Comparisons of ILD occurrence according to the presence of ANCA and anti-Jo 1
Contrary to the finding of the significantly higher occurrence of ILD in ANCA-positive patients, we observed no significant difference in the occurrence of ILD between 26 PM/DM patients with anti-Jo 1 and 49 patients without (50.0% vs. 38.8%, P=0.350) (Table 3).
Table 3
Variables | ILD | P value |
---|---|---|
ANCA | 0.023 | |
Without (N=63) | 23 (36.5) | |
With (N=12) | 9 (75.0) | |
Anti-Jo 1 | 0.350 | |
Without (N=49) | 19 (38.8) | |
With (N=26) | 13 (50.0) |
Values are expressed as N (%). ILD, interstitial lung disease; PM/DM, polymyositis/dermatomyositis; ANCA, antineutrophil cytoplasmic antibody.
Among 75 PM/DM patients, one patient (1.3%) had both ANCA and anti-Jo 1, 11 patients (14.7%) had only ANCA without anti-Jo 1, only anti-Jo 1 without ANCA was detected in 25 patients (33.3%), and neither ANCA nor anti-Jo 1 was detected in 38 patients (50.7%). We observed significant difference in the occurrence of ILD between 38 ANCA-negative, anti-Jo 1-negative PM/DM patients and 11 ANCA-positive, anti-Jo 1-negative patients (28.9% versus 72.7%, P=0.014) (Table 4). Other than that, no statistical significance was observed for ILD occurrence among the 4 groups.
Table 4
Anti-Jo 1 (−) | Anti-Jo 1 (+) | P value | |
---|---|---|---|
ANCA (−) | 11/38 (28.9%) | 12/25 (48.0%) | 0.124 |
ANCA (+) | 8/11 (72.7%) | 1/1 (100.0%) | >0.999 |
P value | 0.014 | >0.999 |
ILD, interstitial lung disease; PM/DM, polymyositis/dermatomyositis; ANCA, antineutrophil cytoplasmic antibody.

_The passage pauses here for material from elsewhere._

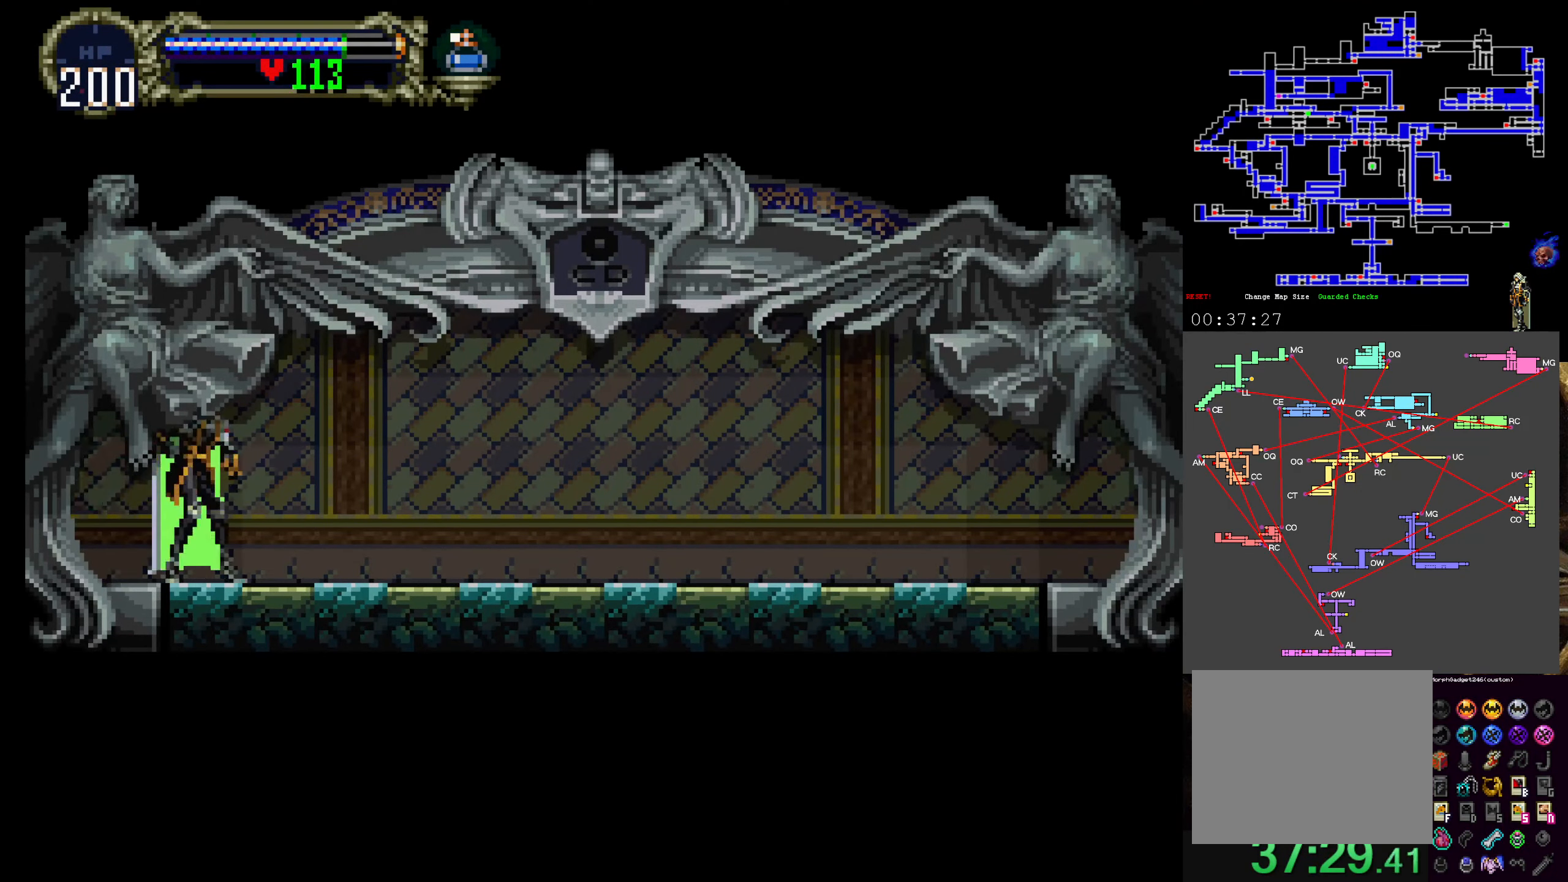
{"buttons": ["DPAD_RIGHT"], "left_stick": "center"}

Comparisons of FVC, DLCO, and UIP according to the presence of ANCA and anti-Jo 1
To assess the results of ILD-related variables according to the presence of ANCA and anti-Jo 1, 32 PM/DM patients were further analysed. PM/DM-ILD patients with ANCA showed a higher FVC than those without ANCA (55.5% vs. 76.0%, P=0.002), but we observed no significant differences in DLCO and UIP between the two groups. None of the three variables differed significantly between PM/DM-ILD patients with anti-Jo 1 and those without (Table 5).
Table 5
Variables | ANCA | Anti-Jo 1 | |||||
---|---|---|---|---|---|---|---|
Without (N=23) | With ANCA (N=9) | P value | Without (N=19) | With ANCA (N=13) | P value | ||
FVC, % | 55.5 (17.0) | 76.0 (26.0) | 0.002 | 64.5 (32.0) | 61.0 (14.0) | 0.226 | |
DLCO, % | 56.5 (31.0) | 67.0 (21.0) | 0.173 | 60.0 (22.0) | 64.0 (32.0) | 0.824 | |
UIP | 6 (26.1) | 5 (55.6) | 0.213 | 7 (36.8) | 4 (30.8) | 1.000 |
Values are expressed as a median (interquartile range) or n (%). HRCT, high-resolution computed tomography; PM/DM, polymyositis/dermatomyositis; ILD, interstitial lung disease; ANCA, antineutrophil cytoplasmic antibody; FVC, forced volume capacity; DLCO, diffusing capacity of the lung for carbon monoxide; UIP, usual interstitial pneumonia.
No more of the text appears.